On the other hand, the optimised sort algorithms still perform well with over 500 data items.

Summary of Sort Algorithms
- For small amounts of unsorted data, the basic sort types can be used.
- For Large amounts of unsorted data, the optimised types should be used
- As the Array size increases, the time taken increases
- Time increases as the data becomes more sorted
Searching Techniques
Linear Search
A linear search starts at the first data item and moves towards the last item, trying to find an item. Linear searches can be done on unsorted or sorted data; there is no difference in performance.
The absence of the item can only be found once all of the items have been looked at.
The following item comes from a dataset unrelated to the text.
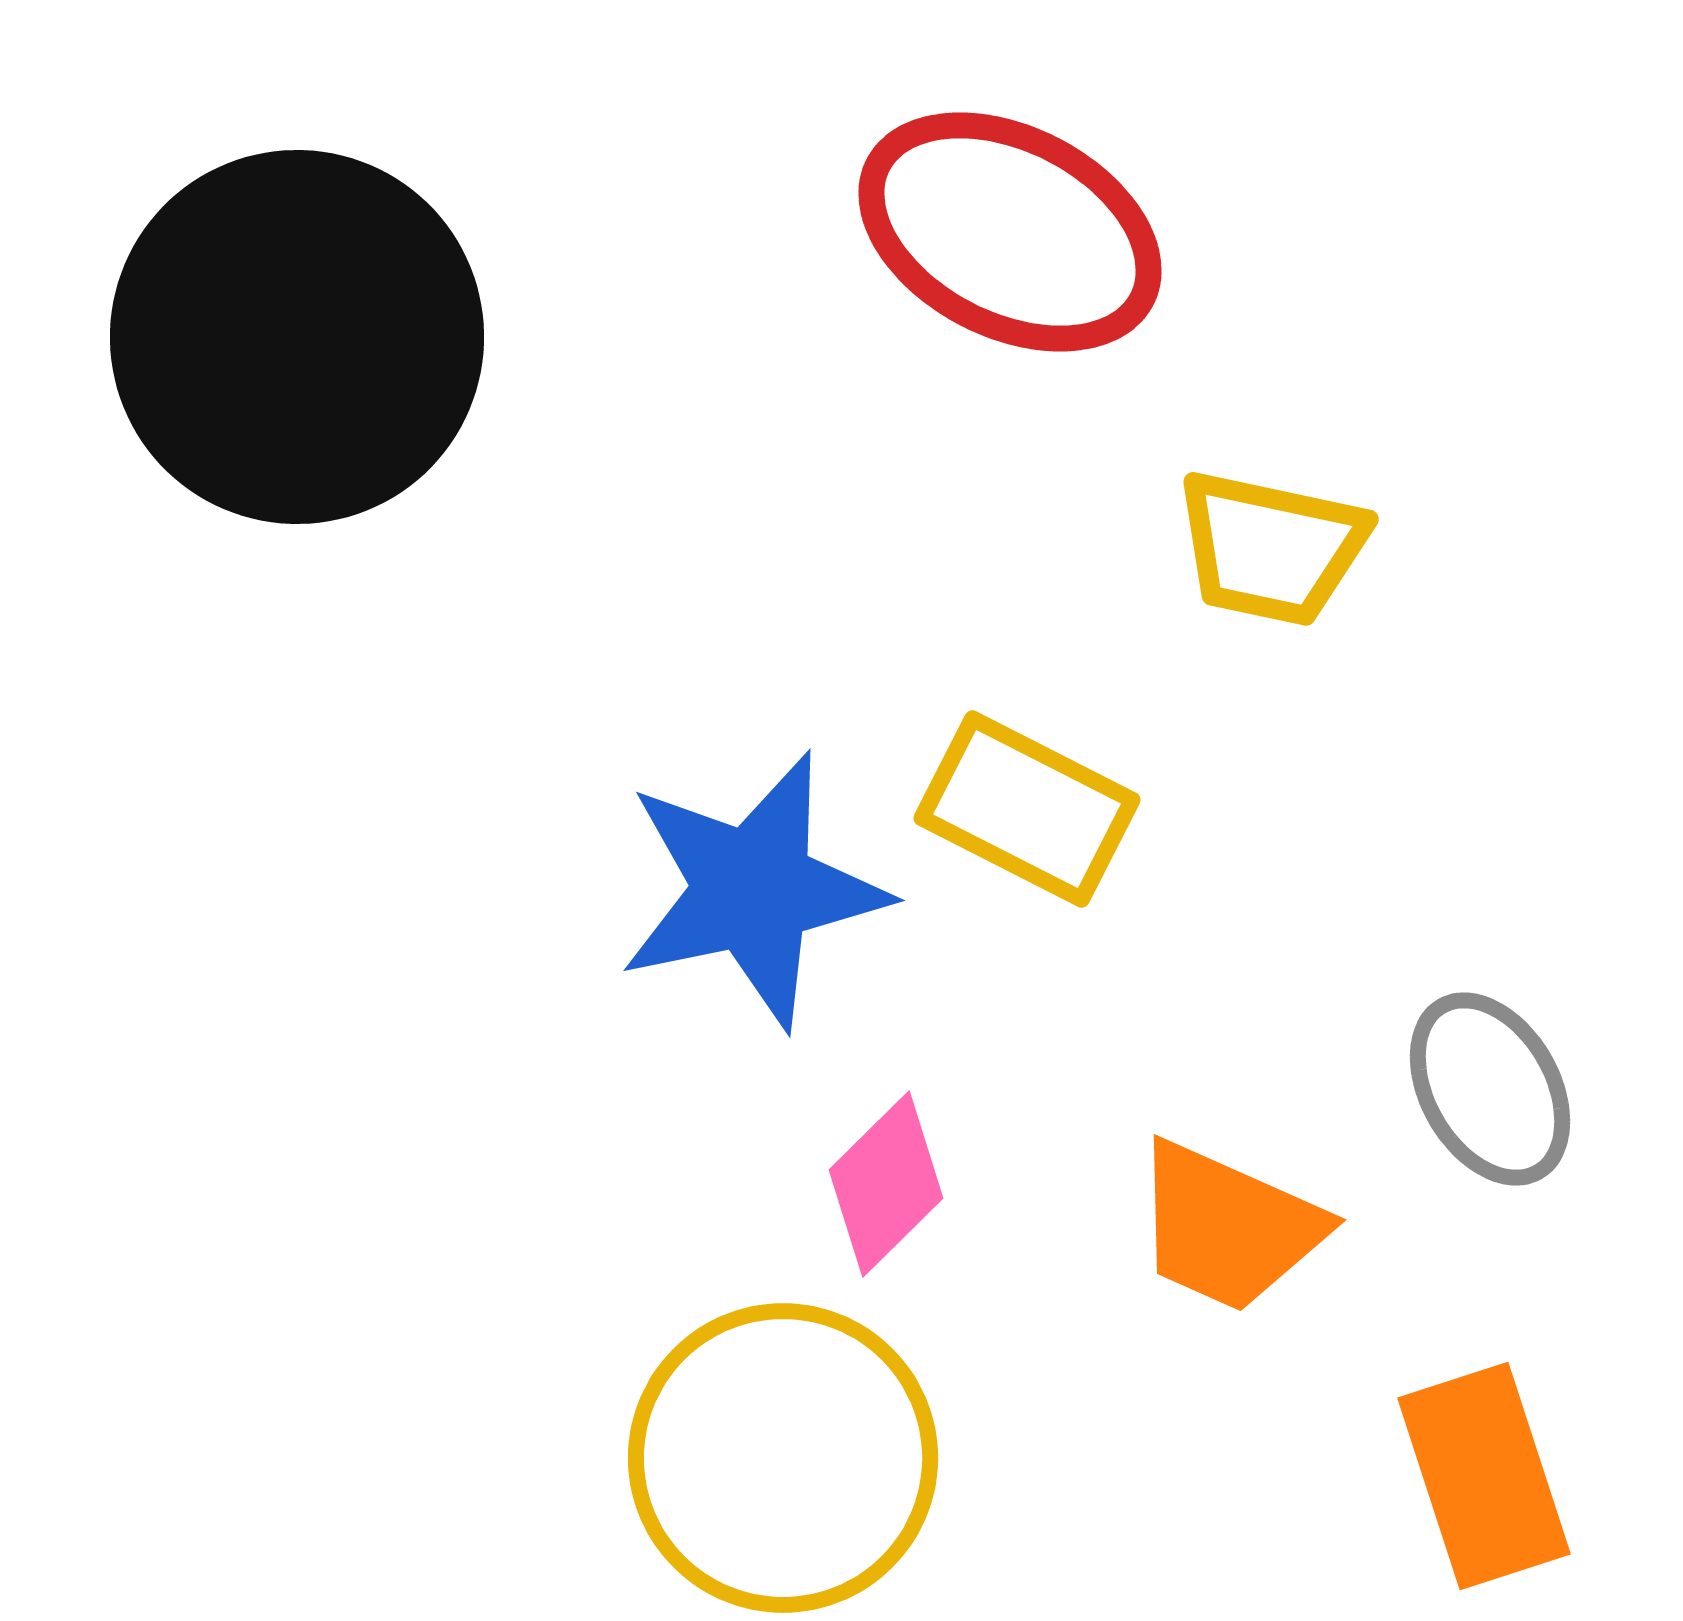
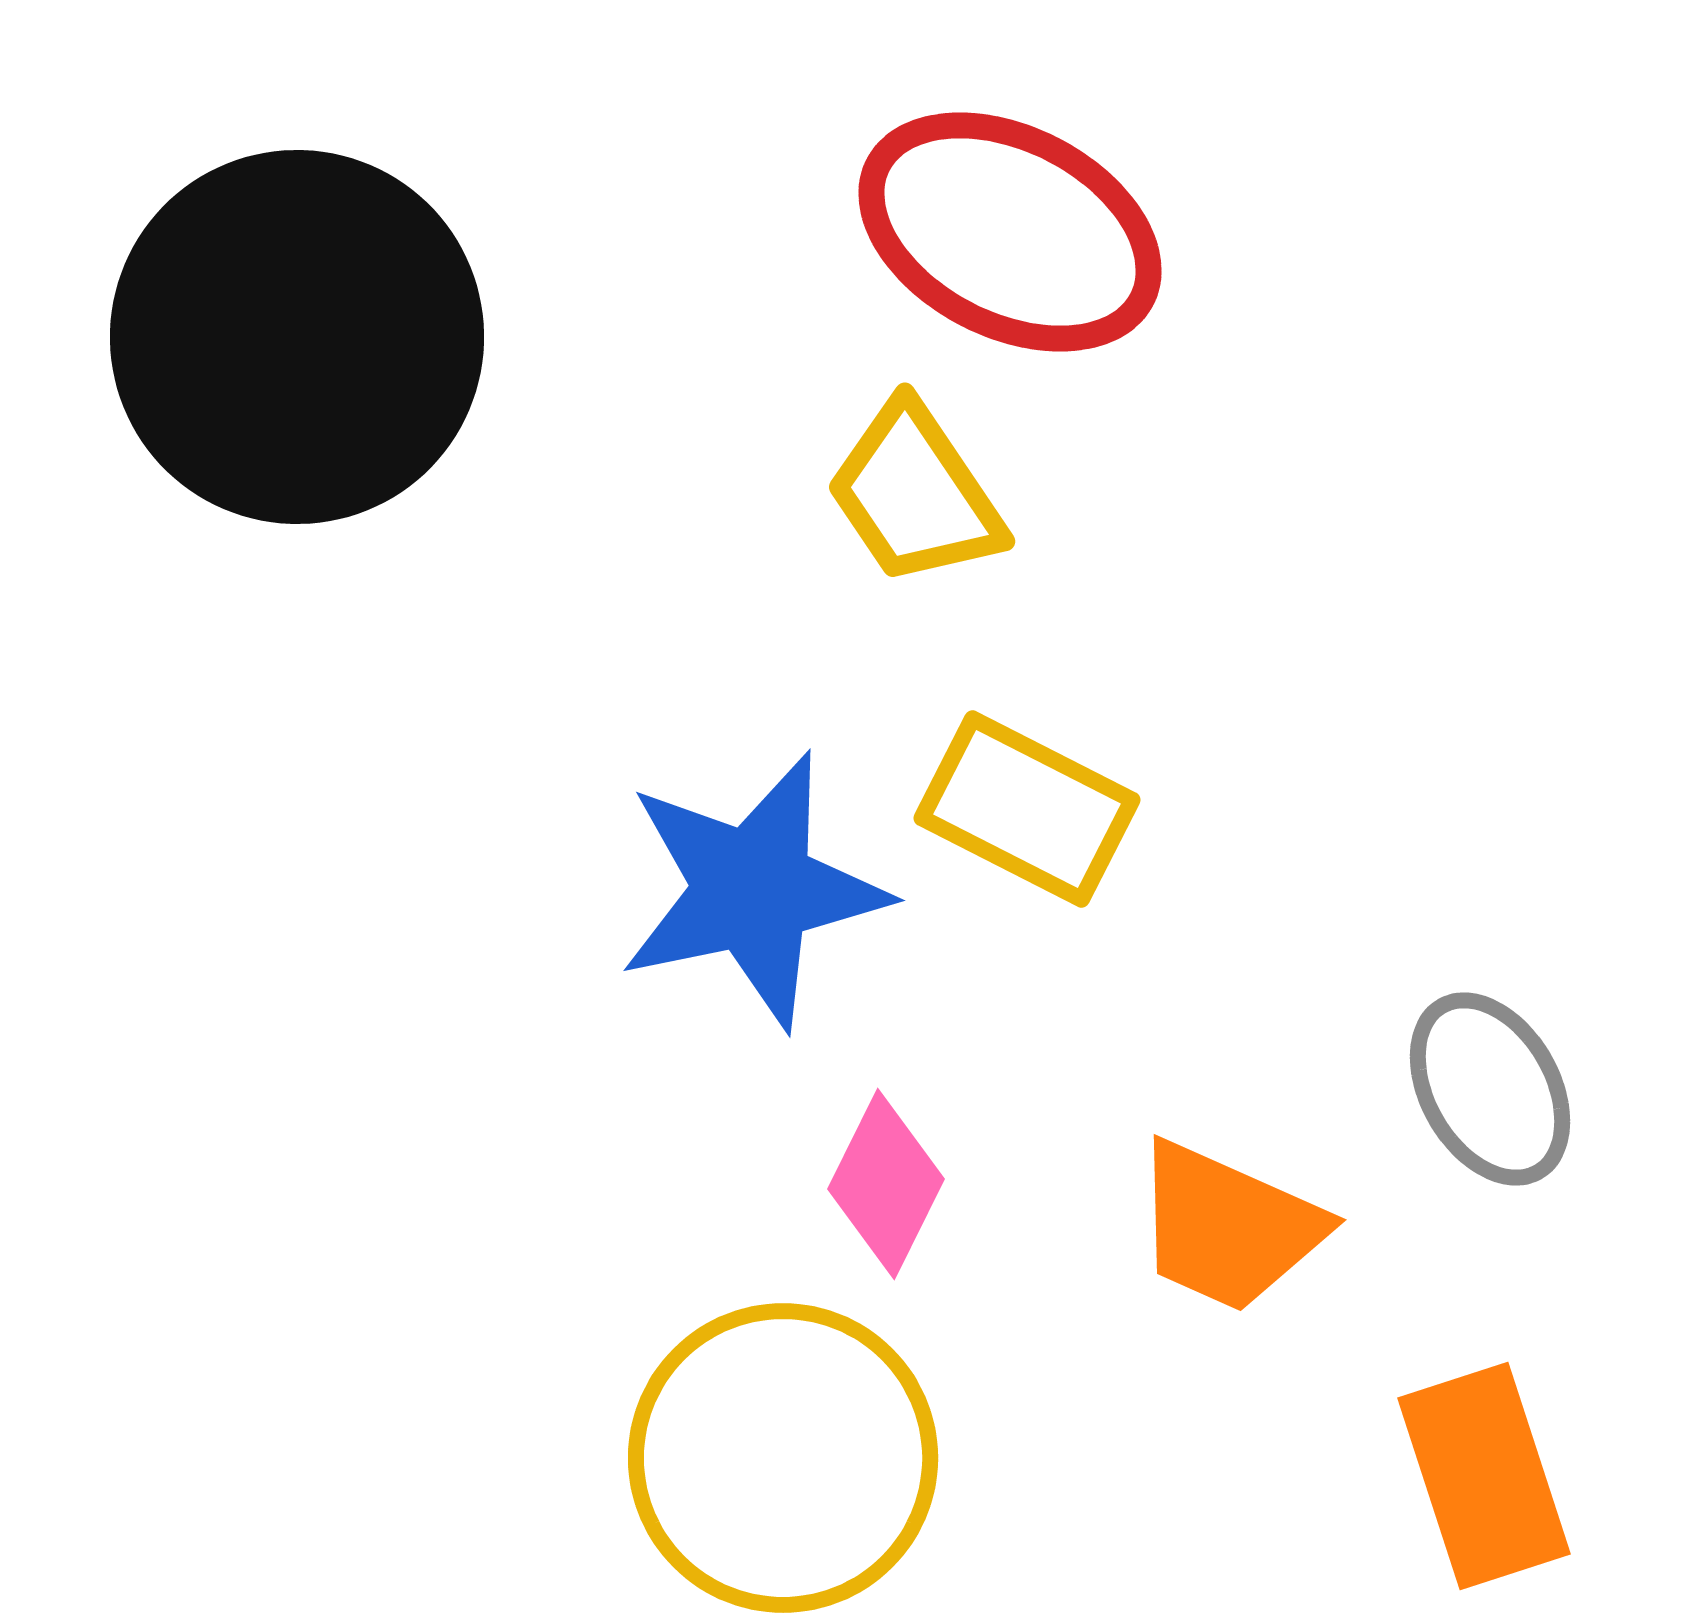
yellow trapezoid: moved 356 px left, 54 px up; rotated 44 degrees clockwise
pink diamond: rotated 19 degrees counterclockwise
The time taken to perform the search is O(N/2)
.
using System;
class Program
{
static void Main()
{
int[] array = { 2, 3, 4, 10, 40 };
int target = 10;
int result = LinearSearch(array, target);
if (result != -1)
{
Console.WriteLine($"Element {target} is present at index {result}.");
}
else
{
Console.WriteLine($"Element {target} is not present in array.");
}
}
static int LinearSearch(int[] array, int target)
{
int n = array.Length;
for (int i = 0; i < n; i++)
{
if (array[i] == target)
{
return i;
}
}
return -1; // Element is not present in array
}
}
Binary Search
Binary search will only work on sorted data. The technique is similar to the quick sort in that it partitions the array into progressive halves until the item is found. The array is narrowed to the lower half if the search item is less than the middle item. If the search item exceeds the middle value, the array is narrowed to the upper half.
The absence of a data item can be found easily, as the data is partitioned. The number of partitions to find the data depends on the number of data items.
The time taken to perform the search is O(Log N)
.
using System;
class Program
{
static void Main()
{
int[] array = { 2, 3, 4, 10, 40 };
int target = 10;
int result = BinarySearch(array, target);
if (result != -1)
{
Console.WriteLine($"Element {target} is present at index {result}.");
}
else
{
Console.WriteLine($"Element {target} is not present in array.");
}
}
static int BinarySearch(int[] array, int target)
{
int left = 0, right = array.Length - 1;
while (left <= right)
{
int mid = left + (right - left) / 2;
// Check if target is present at mid
if (array[mid] == target)
{
return mid;
}
// If target greater, ignore left half
if (array[mid] < target)
{
left = mid + 1;
}
// If target is smaller, ignore right half
else
{
right = mid - 1;
}
}
// Target is not present in array
return -1;
}
}
Visual Analysis of Search Techniques
The graph below compares the search times of the two search techniques described above. The binary search is much faster than the linear search.

Binary search should be used to sort data and many items. Linear search can be used for small amounts of unsorted data.
- Binary Search data must be sorted.
- Linear Search data can be sorted or unsorted.